The Beatitudes Of Dining With Christ

One of those at the table with Jesus said to him, “Blessed is the one who will dine in the Kingdom of God.”

Over the past several days, all but one of the Gospel readings have been about Jesus dining with the Pharisees and events that took place during the meal. Interestingly enough today’s Gospel is similar to the well-know, beatitudes that Jesus taught in His Sermon on The Mount. On All Saints day, the Gospel reading was the Beatitudes and today Jesus’ teaching starts out in the form of a beatitude and the message of caring for others is carried throughout His Parable in who the master wanted his servants to bring to the banquet.

In Jesus’ parable, the master represents God, the dinner or banquet represents the Kingdom of Heaven where we are all invited. Those that the master instructed his servants to go out and invite to the banquet represent those in society that Christ came to serve, those that you and I are called to serve!

One day we will all stand before God, and He will ask us about how we lived our life. I found something that might help us all prepare for that conversation with God.

God won’t ask what kind of car we drove. He will ask how many people we took to church who didn’t have transportation.

God won’t ask how big our house was. He will ask how many people we helped who didn’t have a house.

God won’t ask how many fancy clothes we had in our closet. He will ask how many of those clothes we gave away to the poor.

God won’t ask what our parents did to help us. He will ask what we did to help our parents.

God won’t ask what we did to help ourselves. He will ask what we did to help others.

God won’t ask how many friends we had. He will ask how many people we were a true friend to.

God won’t ask how many times we told the truth. He will ask how many times we told a lie.

God won’t ask about the color of our skin. He will ask about the color of our heart.

God won’t ask how many times our actions were like the actions of Christ. He will ask how many times they were not.

After Jesus had completed His sermon on the Beatitudes, He said these teachings are hard. He knew that those that worked every day to live a life that followed His teachings would be met with resistance by those who chose not to live their life by His teachings. Being a disciple of Jesus has never been easy.

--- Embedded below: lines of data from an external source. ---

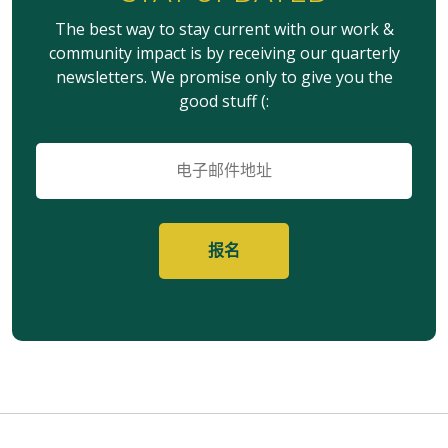
The best way to stay current with our work &
community impact is by receiving our quarterly
newsletters. We promise only to give you the
good stuff (:
电
子
邮
件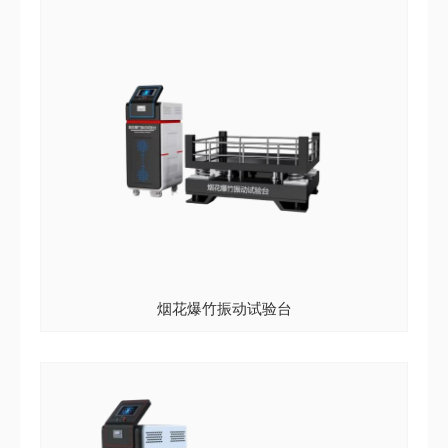
烟花爆竹振动试验台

Of the eleven that remained after Jesus died on the cross for you and me, ten of them were martyred, or killed because they loved Jesus and lived to spread His teachings.

As the master said in today’s Gospel: Go out to the highways and hedgerows and make people come in that my home may be filled. God is calling each of us to do the same.

My fellow disciples, develop the habits that will help you become an example to others, let them see the Joy that comes from being a disciple of Christ. Adopt the virtues that will help you remain strong in the face of temptation. Know that Satan will test and tempt you. Know that there will be challenges along the way. Know that others will tell you that you don’t need to follow Jesus. When they do, try to remember one of the last beatitudes Jesus taught.

“Blessed are you when they insult you and persecute you and utter every kind of evil against you falsely because of me. Rejoice and be glad, for your reward will be great in heaven.”